Rewriting Slavery

 

The books on display invite reflection on specific people and incidents from the era of slavery. The fact that writers choose to (re)write and reimagine episodes from that time suggests that slavery is still an important part of the collective consciousness of the nation.

Toni Morrison, 1931

Beloved. New York: Grove Press, 1987. First edition.

This novel garnered a Pulitzer Prize for Morrison. Beloved is based on the true story of Margaret Garner (1834-1858), an enslaved women who killed her own child rather than allow her to be sent back into bondage. Morrison’s novel imagines the haunting events that follow the death of the child (Beloved), suggesting that slavery is a specter with which the country still must reckon. In 1993 Morrison received the Nobel Prize in Literature.

Barbara Chase-Riboud, 1939

Sally Hemmings: a Novel. New York: Viking Press, 1979.

Chase-Riboud’s novel explores the relationship between President Thomas Jefferson and an enslaved adolescent, Sally Hemmings, who bore six children by the President. Like the work of many feminist historians, Sally Hemmings shifts the historic gaze from the male to the female protagonist, in order to comment on both race and gender in the context of slavery. The relationship between Jefferson and Hemmings points out the contradiction in the President’s position as steward of American liberty and as a slave owner with the bodies of Black women at his disposal. Years after the publication of Chase-Riboud’s novel, DNA tests confirmed that Thomas Jefferson was indeed the father of Sally Hemmings’ six children.

Colson Whitehead, 1969

The Underground Railroad. New York: Doubleday, 2016. First edition.

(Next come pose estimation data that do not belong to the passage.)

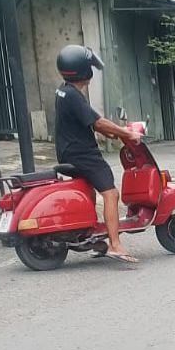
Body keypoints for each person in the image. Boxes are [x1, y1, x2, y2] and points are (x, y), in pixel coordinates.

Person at [53, 45, 142, 264]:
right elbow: (98, 121)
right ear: (83, 71)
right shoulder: (73, 95)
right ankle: (115, 244)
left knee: (88, 190)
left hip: (69, 151)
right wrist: (127, 133)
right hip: (83, 154)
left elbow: (91, 123)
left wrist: (113, 133)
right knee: (111, 194)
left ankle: (86, 234)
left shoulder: (64, 90)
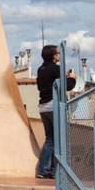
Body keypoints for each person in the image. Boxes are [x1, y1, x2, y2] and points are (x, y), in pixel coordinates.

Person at [35, 45, 78, 179]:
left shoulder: (40, 69)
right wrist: (72, 78)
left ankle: (44, 170)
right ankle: (54, 171)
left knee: (50, 139)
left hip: (43, 107)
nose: (59, 56)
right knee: (59, 139)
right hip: (54, 106)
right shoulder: (55, 68)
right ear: (53, 56)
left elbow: (41, 86)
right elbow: (68, 86)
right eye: (58, 53)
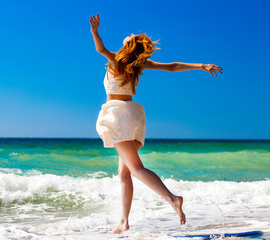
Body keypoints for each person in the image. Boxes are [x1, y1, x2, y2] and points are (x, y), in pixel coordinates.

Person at [90, 14, 222, 234]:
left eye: (132, 36)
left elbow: (100, 50)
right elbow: (172, 66)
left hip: (118, 115)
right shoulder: (140, 65)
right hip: (133, 117)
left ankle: (173, 199)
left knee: (135, 168)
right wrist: (201, 65)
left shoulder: (117, 60)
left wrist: (95, 32)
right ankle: (123, 221)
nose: (130, 33)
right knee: (124, 172)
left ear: (129, 46)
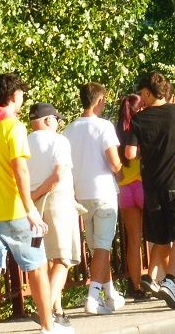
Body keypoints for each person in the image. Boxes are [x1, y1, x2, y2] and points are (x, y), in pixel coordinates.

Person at [0, 73, 72, 334]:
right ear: (14, 96)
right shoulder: (13, 127)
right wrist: (30, 210)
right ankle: (48, 326)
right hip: (15, 213)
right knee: (36, 267)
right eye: (21, 93)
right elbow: (20, 170)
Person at [127, 72, 175, 310]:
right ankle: (170, 280)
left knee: (160, 237)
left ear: (147, 92)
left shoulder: (139, 120)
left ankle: (152, 277)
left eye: (141, 94)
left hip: (152, 187)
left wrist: (147, 149)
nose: (140, 98)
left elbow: (130, 154)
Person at [63, 82, 124, 315]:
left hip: (80, 194)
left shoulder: (68, 130)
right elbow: (114, 162)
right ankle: (93, 296)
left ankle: (110, 293)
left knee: (98, 247)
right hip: (104, 192)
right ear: (99, 101)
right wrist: (122, 174)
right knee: (102, 247)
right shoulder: (104, 126)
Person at [28, 102, 80, 327]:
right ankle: (46, 310)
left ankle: (57, 310)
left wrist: (32, 197)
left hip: (33, 208)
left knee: (45, 259)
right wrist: (40, 193)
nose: (58, 123)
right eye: (57, 119)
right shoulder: (58, 141)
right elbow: (58, 175)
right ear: (49, 120)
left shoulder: (23, 142)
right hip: (58, 200)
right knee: (62, 259)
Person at [115, 94, 149, 300]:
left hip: (125, 190)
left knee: (133, 240)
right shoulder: (141, 127)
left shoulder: (116, 130)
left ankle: (136, 287)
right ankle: (158, 280)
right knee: (156, 237)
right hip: (143, 185)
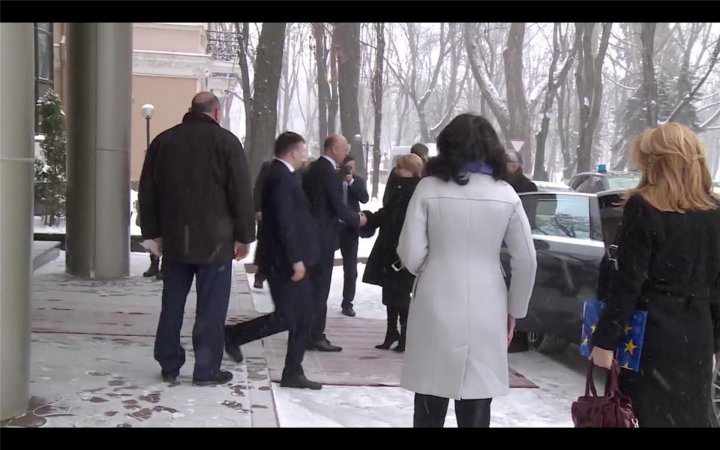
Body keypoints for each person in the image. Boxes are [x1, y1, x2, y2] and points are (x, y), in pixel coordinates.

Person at [396, 114, 537, 428]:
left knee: (430, 398)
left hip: (436, 298)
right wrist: (515, 310)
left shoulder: (427, 188)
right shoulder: (506, 194)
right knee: (476, 399)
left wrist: (431, 267)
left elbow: (410, 252)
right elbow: (526, 261)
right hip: (488, 303)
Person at [590, 122, 720, 427]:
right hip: (696, 337)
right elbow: (718, 287)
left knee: (645, 415)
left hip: (651, 336)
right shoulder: (715, 213)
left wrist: (605, 340)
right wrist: (715, 342)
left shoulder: (643, 207)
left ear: (657, 162)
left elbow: (627, 283)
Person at [138, 92, 255, 386]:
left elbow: (148, 191)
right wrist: (243, 236)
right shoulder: (227, 143)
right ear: (216, 113)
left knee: (173, 303)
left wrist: (152, 233)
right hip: (216, 242)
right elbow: (241, 193)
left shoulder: (163, 141)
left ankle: (168, 363)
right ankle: (206, 369)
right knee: (211, 308)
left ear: (191, 110)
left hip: (176, 240)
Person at [224, 132, 322, 390]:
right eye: (303, 150)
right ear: (292, 151)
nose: (305, 154)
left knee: (303, 316)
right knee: (288, 317)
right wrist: (296, 260)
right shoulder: (280, 177)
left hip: (289, 259)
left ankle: (293, 371)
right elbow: (283, 222)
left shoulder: (286, 175)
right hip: (284, 262)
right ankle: (233, 334)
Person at [302, 135, 367, 352]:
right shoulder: (327, 170)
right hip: (322, 237)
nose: (346, 153)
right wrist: (357, 219)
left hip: (313, 234)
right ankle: (315, 335)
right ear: (334, 149)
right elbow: (337, 204)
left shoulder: (315, 168)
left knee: (314, 289)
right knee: (320, 289)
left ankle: (308, 332)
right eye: (344, 148)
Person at [362, 153, 423, 352]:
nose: (397, 170)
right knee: (389, 291)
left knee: (402, 292)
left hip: (403, 247)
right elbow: (388, 212)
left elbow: (402, 218)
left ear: (411, 169)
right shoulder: (399, 188)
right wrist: (371, 219)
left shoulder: (415, 190)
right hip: (390, 245)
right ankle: (391, 332)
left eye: (401, 167)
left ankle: (405, 333)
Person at [338, 154, 369, 317]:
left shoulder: (358, 180)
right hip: (333, 227)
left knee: (350, 267)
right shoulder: (333, 179)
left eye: (352, 167)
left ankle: (347, 302)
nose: (350, 170)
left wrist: (351, 181)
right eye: (347, 167)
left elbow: (364, 198)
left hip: (350, 229)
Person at [252, 161, 272, 289]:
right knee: (265, 244)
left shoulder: (296, 168)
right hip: (267, 213)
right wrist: (258, 208)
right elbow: (258, 187)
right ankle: (260, 275)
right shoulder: (268, 166)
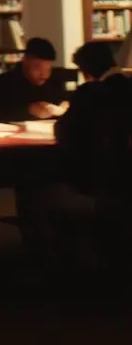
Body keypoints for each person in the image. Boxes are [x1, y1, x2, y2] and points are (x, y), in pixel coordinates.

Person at [26, 41, 132, 261]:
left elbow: (63, 133)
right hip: (125, 182)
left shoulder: (90, 93)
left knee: (37, 188)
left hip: (99, 185)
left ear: (85, 71)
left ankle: (54, 260)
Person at [0, 37, 68, 122]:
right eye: (37, 67)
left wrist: (64, 106)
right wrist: (30, 109)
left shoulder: (53, 81)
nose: (43, 74)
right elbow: (0, 114)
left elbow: (61, 100)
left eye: (48, 69)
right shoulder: (4, 82)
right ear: (25, 60)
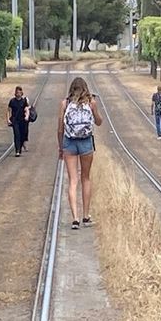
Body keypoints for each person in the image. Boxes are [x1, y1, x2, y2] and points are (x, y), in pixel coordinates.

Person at [57, 77, 103, 230]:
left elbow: (60, 129)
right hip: (86, 142)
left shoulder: (65, 104)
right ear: (85, 88)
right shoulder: (91, 103)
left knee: (73, 180)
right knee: (86, 178)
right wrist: (94, 109)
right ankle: (86, 215)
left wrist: (61, 147)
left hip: (69, 142)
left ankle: (75, 218)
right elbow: (99, 121)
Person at [7, 86, 29, 157]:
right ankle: (17, 150)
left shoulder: (24, 101)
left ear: (22, 93)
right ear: (15, 93)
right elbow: (8, 110)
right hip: (15, 120)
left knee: (22, 135)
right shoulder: (12, 101)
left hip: (22, 121)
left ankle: (21, 144)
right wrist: (8, 119)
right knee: (17, 135)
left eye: (19, 92)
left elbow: (27, 109)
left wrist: (26, 116)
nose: (18, 93)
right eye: (17, 92)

This compelling recent novel is the story of an escape from slavery, with an interesting technological twist. Whitehead uses the tale of his peripatetic protagonist (Cora) to weave together various tableaux of racial oppression, some of which seem alarmingly close to events of the twentieth and twenty-first centuries.

Ishmael Reed, 1938

Flight to Canada. New York: Random House. First Edition, 1976.

Reed’s novel is the quintessential “neo-slave narrative.” It satirizes the slave narrative or “escape narrative,” which has often been seen (mistakenly) as the unique starting point of African American literature. Reed’s innovative take on the genre is also a send up of Harriet Beecher Stowe’s Uncle Tom’s Cabin (1852)whose plot, Reed suggests, was drawn from the 1849 escape narrative of Josiah HensonTime is fluid and historical anachronisms abound as Flight to Canada collapses past and present, inviting the reader to reflect on how the former influences the latter.